Wikileaks, Assange “potrebbe patteggiare e uscire di prigione”

Il Dipartimento di Giustizia degli Stati Uniti sta considerando la possibilità di permettere a Julian Assange di ammettere la sua colpevolezza rispetto all’accusa meno grave di gestione negligente di informazioni riservate. Questo potrebbe aprire la strada a un accordo che potrebbe portare alla sua liberazione dalla prigione britannica, riporta il Wall Street Journal citando fonti informate sulla questione.

Se i pubblici ministeri consentissero a Julian Assange di ammettere la colpevolezza per il reato minore di cattiva gestione di documenti riservati, i cinque anni trascorsi in prigione a Londra potrebbero essere considerati ai fini di una eventuale condanna negli Stati Uniti. Ciò significherebbe che, una volta concluso qualsiasi accordo, il giornalista potrebbe trovarsi con la pena già scontata e libero di lasciare la prigione poco dopo. Uno scenario per niente facile.

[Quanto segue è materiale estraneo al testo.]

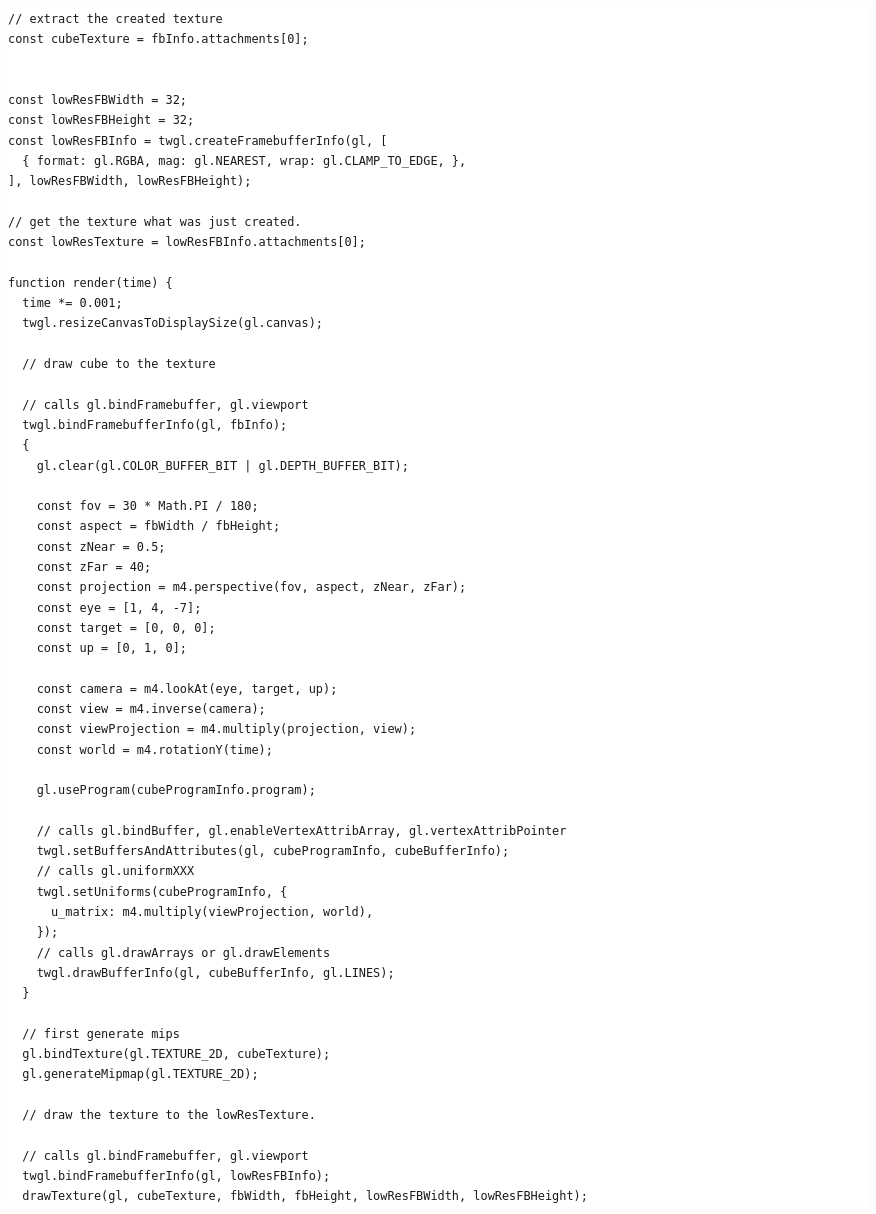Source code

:     // extract the created texture
    const cubeTexture = fbInfo.attachments[0];


    const lowResFBWidth = 32;
    const lowResFBHeight = 32;
    const lowResFBInfo = twgl.createFramebufferInfo(gl, [
      { format: gl.RGBA, mag: gl.NEAREST, wrap: gl.CLAMP_TO_EDGE, },
    ], lowResFBWidth, lowResFBHeight);

    // get the texture what was just created.
    const lowResTexture = lowResFBInfo.attachments[0];

    function render(time) {
      time *= 0.001;
      twgl.resizeCanvasToDisplaySize(gl.canvas);

      // draw cube to the texture
      
      // calls gl.bindFramebuffer, gl.viewport
      twgl.bindFramebufferInfo(gl, fbInfo);
      {
        gl.clear(gl.COLOR_BUFFER_BIT | gl.DEPTH_BUFFER_BIT);
        
        const fov = 30 * Math.PI / 180;
        const aspect = fbWidth / fbHeight;
        const zNear = 0.5;
        const zFar = 40;
        const projection = m4.perspective(fov, aspect, zNear, zFar);
        const eye = [1, 4, -7];
        const target = [0, 0, 0];
        const up = [0, 1, 0];

        const camera = m4.lookAt(eye, target, up);
        const view = m4.inverse(camera);
        const viewProjection = m4.multiply(projection, view);
        const world = m4.rotationY(time);

        gl.useProgram(cubeProgramInfo.program);
        
        // calls gl.bindBuffer, gl.enableVertexAttribArray, gl.vertexAttribPointer
        twgl.setBuffersAndAttributes(gl, cubeProgramInfo, cubeBufferInfo);
        // calls gl.uniformXXX
        twgl.setUniforms(cubeProgramInfo, {
          u_matrix: m4.multiply(viewProjection, world),
        });
        // calls gl.drawArrays or gl.drawElements
        twgl.drawBufferInfo(gl, cubeBufferInfo, gl.LINES);
      }
      
      // first generate mips
      gl.bindTexture(gl.TEXTURE_2D, cubeTexture);
      gl.generateMipmap(gl.TEXTURE_2D);
      
      // draw the texture to the lowResTexture.

      // calls gl.bindFramebuffer, gl.viewport 
      twgl.bindFramebufferInfo(gl, lowResFBInfo);
      drawTexture(gl, cubeTexture, fbWidth, fbHeight, lowResFBWidth, lowResFBHeight);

Assange, il controverso fondatore di WikiLeaks, attualmente 52enne, è impegnato in una lunga battaglia legale con il governo del Regno Unito per evitare l’estradizione negli Stati Uniti, dove affronta l’accusa di aver diffuso migliaia di documenti militari e dispacci diplomatici statunitensi intorno al 2010. Attualmente, un tribunale britannico sta valutando la possibilità di concedere a Assange un ultimo ricorso.

Dopo che le autorità statunitensi lo hanno accusato nel 2019, Assange è stato arrestato dalle forze dell’ordine britanniche ed è stato detenuto in una prigione a Londra da allora.

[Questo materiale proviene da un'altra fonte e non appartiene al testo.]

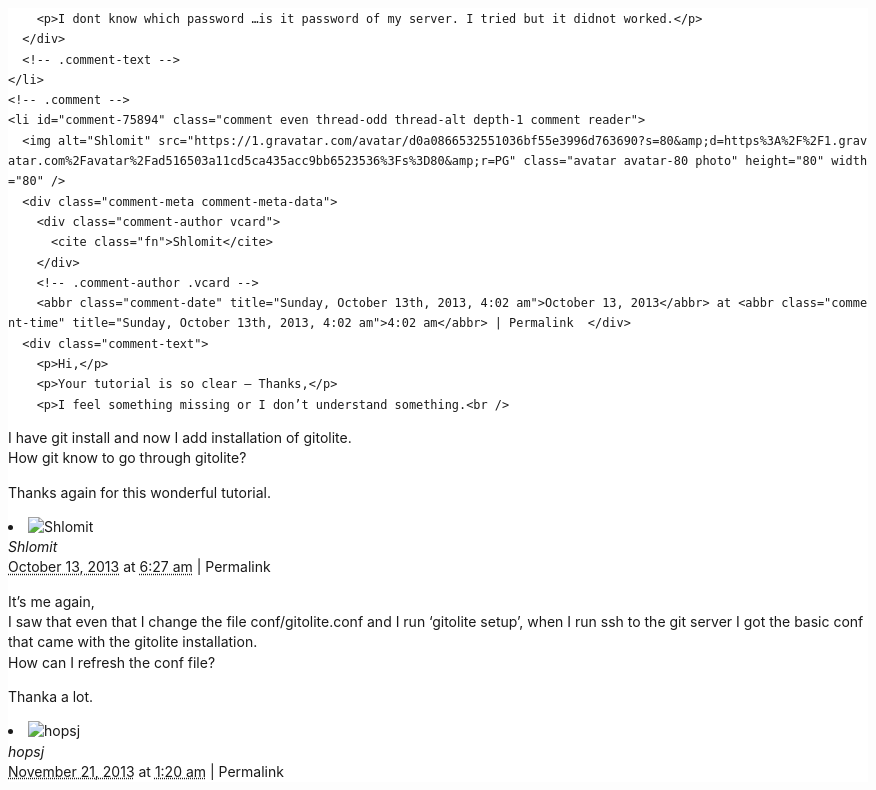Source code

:         <p>I dont know which password …is it password of my server. I tried but it didnot worked.</p>
      </div>
      <!-- .comment-text -->
    </li>
    <!-- .comment -->
    <li id="comment-75894" class="comment even thread-odd thread-alt depth-1 comment reader">
      <img alt="Shlomit" src="https://1.gravatar.com/avatar/d0a0866532551036bf55e3996d763690?s=80&amp;d=https%3A%2F%2F1.gravatar.com%2Favatar%2Fad516503a11cd5ca435acc9bb6523536%3Fs%3D80&amp;r=PG" class="avatar avatar-80 photo" height="80" width="80" />
      <div class="comment-meta comment-meta-data">
        <div class="comment-author vcard">
          <cite class="fn">Shlomit</cite>
        </div>
        <!-- .comment-author .vcard -->
        <abbr class="comment-date" title="Sunday, October 13th, 2013, 4:02 am">October 13, 2013</abbr> at <abbr class="comment-time" title="Sunday, October 13th, 2013, 4:02 am">4:02 am</abbr> | Permalink  </div>
      <div class="comment-text">
        <p>Hi,</p>
        <p>Your tutorial is so clear – Thanks,</p>
        <p>I feel something missing or I don’t understand something.<br />
I have git install and now I add installation of gitolite.<br />
How git know to go through gitolite? </p>
        <p>Thanks again for this wonderful tutorial.</p>
      </div>
      <!-- .comment-text -->
    </li>
    <!-- .comment -->
    <li id="comment-75966" class="comment odd alt thread-even depth-1 comment reader">
      <img alt="Shlomit" src="https://1.gravatar.com/avatar/d0a0866532551036bf55e3996d763690?s=80&amp;d=https%3A%2F%2F1.gravatar.com%2Favatar%2Fad516503a11cd5ca435acc9bb6523536%3Fs%3D80&amp;r=PG" class="avatar avatar-80 photo" height="80" width="80" />
      <div class="comment-meta comment-meta-data">
        <div class="comment-author vcard">
          <cite class="fn">Shlomit</cite>
        </div>
        <!-- .comment-author .vcard -->
        <abbr class="comment-date" title="Sunday, October 13th, 2013, 6:27 am">October 13, 2013</abbr> at <abbr class="comment-time" title="Sunday, October 13th, 2013, 6:27 am">6:27 am</abbr> | Permalink  </div>
      <div class="comment-text">
        <p>It’s me again,<br />
I saw that even that I change the file conf/gitolite.conf and I run ‘gitolite setup’, when I run ssh to the git server I got the basic conf that came with the gitolite installation.<br />
How can I refresh the conf file?</p>
        <p>Thanka a lot.</p>
      </div>
      <!-- .comment-text -->
    </li>
    <!-- .comment -->
    <li id="comment-123122" class="comment even thread-odd thread-alt depth-1 comment reader">
      <img alt="hopsj" src="https://0.gravatar.com/avatar/6260fd63a04f073776af1920a4b8f53d?s=80&amp;d=https%3A%2F%2F0.gravatar.com%2Favatar%2Fad516503a11cd5ca435acc9bb6523536%3Fs%3D80&amp;r=PG" class="avatar avatar-80 photo" height="80" width="80" />
      <div class="comment-meta comment-meta-data">
        <div class="comment-author vcard">
          <cite class="fn">hopsj</cite>
        </div>
        <!-- .comment-author .vcard -->
        <abbr class="comment-date" title="Thursday, November 21st, 2013, 1:20 am">November 21, 2013</abbr> at <abbr class="comment-time" title="Thursday, November 21st, 2013, 1:20 am">1:20 am</abbr> | Permalink  </div>
      <div class="comment-text">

Sin dall’arresto, Assange ha intrapreso una lunga battaglia legale con il governo di Londra per evitare l’estradizione negli Stati Uniti, dove è accusato di 18 capi d’accusa per cospirazione e spionaggio. Le accuse derivano dalla pubblicazione, intorno al 2010, di migliaia di documenti militari statunitensi riservati sulle guerre in Iraq e Afghanistan. I suoi avvocati sottolineano che si tratta di informazioni autentiche, che sarebbero state pubblicate da qualsiasi giornalista. Tuttavia, i procuratori americani sostengono che la divulgazione di tali informazioni ha messo a rischio la sicurezza nazionale e deve essere severamente punita.